The 86-year-old law has not been tested in court since school officials in Eugene won a 1986 Oregon Supreme Court case that upheld its firing of a Sikh teacher for wearing a turban as her faith requires.
Few Oregonians were aware the state had such a ban — one of only three in the nation — until lawmakers passed a law earlier this year allowing all workers except teachers to wear religious dress at work in most instances.
The 1923 law on teacher dress was passed when Kaspar K. Kubli, an open supporter of the Ku Klux Klan, presided as speaker of the Oregon House. It was included in the Alien Property Act of 1923, which prohibited Japanese Americans from owning property in Oregon, and was designed to prevent nuns and priests from wearing their habits or vestments in classrooms.
Hunt said the old law has a modern-day impact. Some Muslim and Sikh Oregonians have been told in recent years that they can’t apply for teaching jobs or can teach only if they remove their head coverings, he said.
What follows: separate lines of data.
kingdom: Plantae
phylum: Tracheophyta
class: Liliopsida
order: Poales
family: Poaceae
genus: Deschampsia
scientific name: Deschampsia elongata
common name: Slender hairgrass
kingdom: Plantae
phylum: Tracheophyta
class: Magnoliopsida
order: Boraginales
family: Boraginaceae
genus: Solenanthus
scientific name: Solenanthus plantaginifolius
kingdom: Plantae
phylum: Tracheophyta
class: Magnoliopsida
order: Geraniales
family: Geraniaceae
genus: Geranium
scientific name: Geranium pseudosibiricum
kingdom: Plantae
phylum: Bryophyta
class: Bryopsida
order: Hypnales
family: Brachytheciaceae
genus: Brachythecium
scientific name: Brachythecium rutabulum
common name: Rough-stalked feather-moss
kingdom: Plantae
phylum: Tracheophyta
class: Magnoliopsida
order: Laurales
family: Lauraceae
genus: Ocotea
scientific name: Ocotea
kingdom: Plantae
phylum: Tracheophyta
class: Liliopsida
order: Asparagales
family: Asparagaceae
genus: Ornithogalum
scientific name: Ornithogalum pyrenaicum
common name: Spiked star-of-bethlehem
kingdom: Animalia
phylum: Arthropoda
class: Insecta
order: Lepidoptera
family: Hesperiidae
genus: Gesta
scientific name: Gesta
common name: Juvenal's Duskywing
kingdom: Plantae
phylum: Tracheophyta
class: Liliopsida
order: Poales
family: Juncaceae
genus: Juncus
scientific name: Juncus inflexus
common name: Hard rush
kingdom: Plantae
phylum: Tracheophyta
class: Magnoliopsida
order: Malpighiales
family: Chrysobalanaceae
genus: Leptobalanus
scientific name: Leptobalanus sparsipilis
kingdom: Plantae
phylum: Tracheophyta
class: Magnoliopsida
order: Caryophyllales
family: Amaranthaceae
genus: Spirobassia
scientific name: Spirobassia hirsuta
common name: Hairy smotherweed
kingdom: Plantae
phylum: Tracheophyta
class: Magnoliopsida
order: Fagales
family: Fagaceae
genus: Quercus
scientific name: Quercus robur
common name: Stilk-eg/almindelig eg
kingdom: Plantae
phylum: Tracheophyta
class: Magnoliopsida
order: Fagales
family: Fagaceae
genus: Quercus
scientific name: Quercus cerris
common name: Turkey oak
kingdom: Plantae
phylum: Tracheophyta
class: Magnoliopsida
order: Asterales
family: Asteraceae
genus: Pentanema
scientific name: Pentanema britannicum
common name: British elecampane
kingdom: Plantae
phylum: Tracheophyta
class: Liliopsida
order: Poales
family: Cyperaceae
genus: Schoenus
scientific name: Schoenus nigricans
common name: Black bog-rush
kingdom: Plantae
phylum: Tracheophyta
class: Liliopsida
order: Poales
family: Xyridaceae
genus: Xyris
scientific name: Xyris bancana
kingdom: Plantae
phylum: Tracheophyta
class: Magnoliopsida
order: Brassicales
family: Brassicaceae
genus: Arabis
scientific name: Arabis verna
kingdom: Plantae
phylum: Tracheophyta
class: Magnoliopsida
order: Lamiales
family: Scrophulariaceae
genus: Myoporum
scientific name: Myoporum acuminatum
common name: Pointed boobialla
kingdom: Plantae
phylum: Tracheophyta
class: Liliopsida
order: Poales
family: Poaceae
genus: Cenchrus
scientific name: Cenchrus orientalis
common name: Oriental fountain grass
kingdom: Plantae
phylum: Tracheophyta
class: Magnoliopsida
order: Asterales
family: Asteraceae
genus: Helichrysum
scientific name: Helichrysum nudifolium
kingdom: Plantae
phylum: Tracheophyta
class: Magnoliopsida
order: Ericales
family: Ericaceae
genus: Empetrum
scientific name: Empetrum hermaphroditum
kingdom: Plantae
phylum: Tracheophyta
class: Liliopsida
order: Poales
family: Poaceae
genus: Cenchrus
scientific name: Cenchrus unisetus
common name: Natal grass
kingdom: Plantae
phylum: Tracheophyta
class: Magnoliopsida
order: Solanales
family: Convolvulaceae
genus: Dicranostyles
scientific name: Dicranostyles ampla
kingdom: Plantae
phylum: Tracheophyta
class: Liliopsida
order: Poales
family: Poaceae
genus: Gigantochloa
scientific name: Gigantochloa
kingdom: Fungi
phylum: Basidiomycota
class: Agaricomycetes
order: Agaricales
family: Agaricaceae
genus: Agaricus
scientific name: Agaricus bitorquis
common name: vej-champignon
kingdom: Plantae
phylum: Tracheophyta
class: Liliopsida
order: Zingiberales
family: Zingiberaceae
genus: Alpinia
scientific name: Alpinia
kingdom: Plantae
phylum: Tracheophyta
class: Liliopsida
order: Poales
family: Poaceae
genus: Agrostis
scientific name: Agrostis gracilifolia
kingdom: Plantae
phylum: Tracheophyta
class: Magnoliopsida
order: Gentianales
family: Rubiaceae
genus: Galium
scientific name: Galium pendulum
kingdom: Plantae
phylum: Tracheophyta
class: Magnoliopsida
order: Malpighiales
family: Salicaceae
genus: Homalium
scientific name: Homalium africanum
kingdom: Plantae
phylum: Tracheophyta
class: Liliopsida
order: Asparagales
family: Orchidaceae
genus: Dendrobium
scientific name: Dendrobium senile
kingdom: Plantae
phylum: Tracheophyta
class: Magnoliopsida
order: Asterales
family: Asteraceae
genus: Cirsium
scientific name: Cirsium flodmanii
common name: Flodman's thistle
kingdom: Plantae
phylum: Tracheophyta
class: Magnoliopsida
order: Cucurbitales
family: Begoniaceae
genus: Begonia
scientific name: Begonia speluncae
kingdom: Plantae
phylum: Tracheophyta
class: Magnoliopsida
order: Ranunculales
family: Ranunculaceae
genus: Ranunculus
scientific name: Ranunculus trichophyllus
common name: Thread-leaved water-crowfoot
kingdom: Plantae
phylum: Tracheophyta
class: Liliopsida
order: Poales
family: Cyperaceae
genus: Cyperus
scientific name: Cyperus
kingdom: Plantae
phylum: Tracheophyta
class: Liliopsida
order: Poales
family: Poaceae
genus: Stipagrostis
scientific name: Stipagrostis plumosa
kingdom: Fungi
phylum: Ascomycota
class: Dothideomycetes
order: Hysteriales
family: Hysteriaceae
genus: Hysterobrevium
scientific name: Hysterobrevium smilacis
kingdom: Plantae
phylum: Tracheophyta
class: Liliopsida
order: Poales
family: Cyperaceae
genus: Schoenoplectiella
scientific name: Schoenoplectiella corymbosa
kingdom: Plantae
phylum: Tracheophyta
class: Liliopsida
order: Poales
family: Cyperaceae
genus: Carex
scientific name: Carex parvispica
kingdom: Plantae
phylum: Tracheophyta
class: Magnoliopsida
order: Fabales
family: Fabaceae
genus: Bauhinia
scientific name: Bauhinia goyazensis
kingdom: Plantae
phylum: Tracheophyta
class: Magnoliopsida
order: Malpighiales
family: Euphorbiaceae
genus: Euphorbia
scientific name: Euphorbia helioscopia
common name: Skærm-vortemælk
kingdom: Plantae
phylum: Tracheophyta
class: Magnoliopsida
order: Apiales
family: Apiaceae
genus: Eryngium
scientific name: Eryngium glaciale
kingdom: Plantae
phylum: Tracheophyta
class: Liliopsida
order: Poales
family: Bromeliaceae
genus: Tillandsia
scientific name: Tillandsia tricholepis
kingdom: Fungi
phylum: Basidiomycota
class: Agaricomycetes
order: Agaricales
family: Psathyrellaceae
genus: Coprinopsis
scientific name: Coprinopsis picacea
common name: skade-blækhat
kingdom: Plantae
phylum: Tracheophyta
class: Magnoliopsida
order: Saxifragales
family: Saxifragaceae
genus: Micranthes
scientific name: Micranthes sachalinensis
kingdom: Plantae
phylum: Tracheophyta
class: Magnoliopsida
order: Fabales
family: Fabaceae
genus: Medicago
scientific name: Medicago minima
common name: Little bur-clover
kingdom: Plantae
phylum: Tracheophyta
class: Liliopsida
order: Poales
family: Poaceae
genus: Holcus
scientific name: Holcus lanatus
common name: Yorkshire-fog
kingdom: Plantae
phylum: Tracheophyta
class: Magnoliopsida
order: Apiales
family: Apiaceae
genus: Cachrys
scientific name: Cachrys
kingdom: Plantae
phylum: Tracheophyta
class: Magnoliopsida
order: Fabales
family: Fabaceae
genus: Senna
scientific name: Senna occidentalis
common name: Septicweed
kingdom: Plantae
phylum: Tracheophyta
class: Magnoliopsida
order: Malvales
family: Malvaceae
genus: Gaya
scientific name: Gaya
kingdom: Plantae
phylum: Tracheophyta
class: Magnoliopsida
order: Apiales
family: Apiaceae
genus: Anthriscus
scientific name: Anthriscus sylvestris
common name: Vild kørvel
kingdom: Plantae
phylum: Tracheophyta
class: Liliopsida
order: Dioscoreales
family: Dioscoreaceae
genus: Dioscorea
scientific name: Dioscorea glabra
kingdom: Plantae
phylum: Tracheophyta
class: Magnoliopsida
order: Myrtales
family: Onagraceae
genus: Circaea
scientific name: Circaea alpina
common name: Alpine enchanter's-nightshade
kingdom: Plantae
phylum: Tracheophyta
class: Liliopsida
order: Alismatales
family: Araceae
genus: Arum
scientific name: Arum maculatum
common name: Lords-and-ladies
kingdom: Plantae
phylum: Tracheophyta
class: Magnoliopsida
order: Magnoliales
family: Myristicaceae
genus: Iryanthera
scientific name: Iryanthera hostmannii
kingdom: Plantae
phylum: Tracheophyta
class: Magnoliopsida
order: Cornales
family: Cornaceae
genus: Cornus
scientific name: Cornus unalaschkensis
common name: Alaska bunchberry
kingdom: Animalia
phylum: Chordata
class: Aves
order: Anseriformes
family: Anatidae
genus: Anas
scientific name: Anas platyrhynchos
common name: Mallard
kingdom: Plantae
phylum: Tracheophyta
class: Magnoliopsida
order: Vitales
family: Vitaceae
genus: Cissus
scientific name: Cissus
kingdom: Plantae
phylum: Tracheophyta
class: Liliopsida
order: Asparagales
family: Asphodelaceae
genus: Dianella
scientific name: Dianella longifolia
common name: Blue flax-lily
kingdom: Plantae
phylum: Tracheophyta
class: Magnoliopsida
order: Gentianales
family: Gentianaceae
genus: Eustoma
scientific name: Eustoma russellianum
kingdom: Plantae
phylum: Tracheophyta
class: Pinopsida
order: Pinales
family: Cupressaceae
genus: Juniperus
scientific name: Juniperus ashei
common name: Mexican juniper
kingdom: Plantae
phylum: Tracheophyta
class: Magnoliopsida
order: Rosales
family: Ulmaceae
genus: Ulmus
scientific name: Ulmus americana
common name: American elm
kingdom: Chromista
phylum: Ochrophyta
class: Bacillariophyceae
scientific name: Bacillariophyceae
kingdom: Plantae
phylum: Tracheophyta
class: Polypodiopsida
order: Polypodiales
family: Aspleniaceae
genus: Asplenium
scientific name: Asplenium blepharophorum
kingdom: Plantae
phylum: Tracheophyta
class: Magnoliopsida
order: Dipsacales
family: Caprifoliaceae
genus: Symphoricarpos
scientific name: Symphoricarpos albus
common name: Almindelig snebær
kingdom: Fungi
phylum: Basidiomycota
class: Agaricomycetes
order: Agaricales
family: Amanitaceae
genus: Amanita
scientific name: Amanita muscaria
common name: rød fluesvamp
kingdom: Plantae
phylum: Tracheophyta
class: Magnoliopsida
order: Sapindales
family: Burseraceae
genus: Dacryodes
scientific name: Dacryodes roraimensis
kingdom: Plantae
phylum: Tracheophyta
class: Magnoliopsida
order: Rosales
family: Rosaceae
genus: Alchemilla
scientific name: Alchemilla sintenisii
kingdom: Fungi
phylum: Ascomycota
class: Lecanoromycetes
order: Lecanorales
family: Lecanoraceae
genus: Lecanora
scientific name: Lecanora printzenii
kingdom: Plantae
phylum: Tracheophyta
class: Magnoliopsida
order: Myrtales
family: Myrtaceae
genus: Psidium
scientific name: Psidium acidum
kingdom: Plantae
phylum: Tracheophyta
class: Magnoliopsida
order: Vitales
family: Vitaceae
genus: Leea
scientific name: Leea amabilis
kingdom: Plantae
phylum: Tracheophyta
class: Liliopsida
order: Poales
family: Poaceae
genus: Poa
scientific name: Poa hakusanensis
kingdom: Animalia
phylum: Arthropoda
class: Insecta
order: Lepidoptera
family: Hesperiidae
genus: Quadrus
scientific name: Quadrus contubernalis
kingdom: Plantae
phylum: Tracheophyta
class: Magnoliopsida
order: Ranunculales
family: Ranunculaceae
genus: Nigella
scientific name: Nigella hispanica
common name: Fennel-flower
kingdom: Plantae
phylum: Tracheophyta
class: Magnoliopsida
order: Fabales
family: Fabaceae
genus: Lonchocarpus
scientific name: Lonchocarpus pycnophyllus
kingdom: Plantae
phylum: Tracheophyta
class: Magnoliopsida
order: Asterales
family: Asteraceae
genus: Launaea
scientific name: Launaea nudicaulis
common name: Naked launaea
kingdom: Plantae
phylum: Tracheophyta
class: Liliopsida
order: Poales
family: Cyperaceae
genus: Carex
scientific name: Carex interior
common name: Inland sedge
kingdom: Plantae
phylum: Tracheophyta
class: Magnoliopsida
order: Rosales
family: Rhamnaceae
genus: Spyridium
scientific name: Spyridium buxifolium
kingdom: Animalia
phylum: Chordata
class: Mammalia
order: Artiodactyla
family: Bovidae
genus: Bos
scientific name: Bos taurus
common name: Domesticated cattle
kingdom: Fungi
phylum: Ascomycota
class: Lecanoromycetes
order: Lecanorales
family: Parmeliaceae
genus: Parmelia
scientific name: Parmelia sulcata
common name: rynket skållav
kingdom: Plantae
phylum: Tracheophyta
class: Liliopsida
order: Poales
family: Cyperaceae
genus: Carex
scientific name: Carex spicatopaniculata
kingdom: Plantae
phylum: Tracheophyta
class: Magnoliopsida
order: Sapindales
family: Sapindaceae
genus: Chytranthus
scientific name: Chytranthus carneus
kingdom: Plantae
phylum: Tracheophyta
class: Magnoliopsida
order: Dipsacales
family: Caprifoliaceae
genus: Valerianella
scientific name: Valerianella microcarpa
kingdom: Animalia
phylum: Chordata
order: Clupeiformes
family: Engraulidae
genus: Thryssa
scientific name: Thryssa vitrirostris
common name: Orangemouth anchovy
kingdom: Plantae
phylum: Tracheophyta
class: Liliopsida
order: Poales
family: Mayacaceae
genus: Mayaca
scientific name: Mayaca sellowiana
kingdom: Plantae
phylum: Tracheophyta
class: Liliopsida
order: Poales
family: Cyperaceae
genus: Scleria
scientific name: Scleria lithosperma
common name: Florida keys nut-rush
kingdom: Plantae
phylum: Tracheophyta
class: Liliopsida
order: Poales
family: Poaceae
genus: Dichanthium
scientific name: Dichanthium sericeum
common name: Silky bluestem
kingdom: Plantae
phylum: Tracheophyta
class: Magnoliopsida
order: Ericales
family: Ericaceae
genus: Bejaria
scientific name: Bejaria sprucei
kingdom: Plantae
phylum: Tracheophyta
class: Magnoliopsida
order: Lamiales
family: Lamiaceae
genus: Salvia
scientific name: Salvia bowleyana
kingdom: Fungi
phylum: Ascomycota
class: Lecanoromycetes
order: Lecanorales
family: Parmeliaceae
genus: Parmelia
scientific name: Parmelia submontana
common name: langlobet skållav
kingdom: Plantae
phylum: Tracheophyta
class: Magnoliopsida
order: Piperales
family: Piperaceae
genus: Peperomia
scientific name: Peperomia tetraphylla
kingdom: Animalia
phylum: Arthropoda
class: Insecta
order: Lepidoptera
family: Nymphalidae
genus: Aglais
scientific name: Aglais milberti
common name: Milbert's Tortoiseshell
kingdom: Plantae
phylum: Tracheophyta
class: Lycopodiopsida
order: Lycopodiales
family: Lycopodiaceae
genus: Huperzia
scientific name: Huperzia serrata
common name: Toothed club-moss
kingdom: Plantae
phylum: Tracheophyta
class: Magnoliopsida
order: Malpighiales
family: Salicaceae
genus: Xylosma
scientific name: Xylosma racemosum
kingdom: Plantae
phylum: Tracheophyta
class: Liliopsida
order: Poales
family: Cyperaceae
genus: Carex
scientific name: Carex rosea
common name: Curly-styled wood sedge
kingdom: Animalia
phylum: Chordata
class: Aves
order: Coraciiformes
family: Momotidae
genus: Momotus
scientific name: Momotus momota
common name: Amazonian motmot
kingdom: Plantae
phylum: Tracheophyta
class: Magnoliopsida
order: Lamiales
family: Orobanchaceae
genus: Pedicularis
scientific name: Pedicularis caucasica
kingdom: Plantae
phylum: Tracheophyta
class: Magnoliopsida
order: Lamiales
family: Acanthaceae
Hunt said he will push to “allow teachers to have the same religious free exercise rights as every other Oregonian.”
The American Civil Liberties Union of Oregon, which has long supported the ban on teachers’ wearing of religious clothing, said the legislature should not end it without enacting additional protections for Oregon students.
“We are urging the legislature not to rush,” said David Fidanque, executive director of the state ACLU. “Just repealing the statute could cause real problems in maintaining the religious neutrality of schools in Oregon.”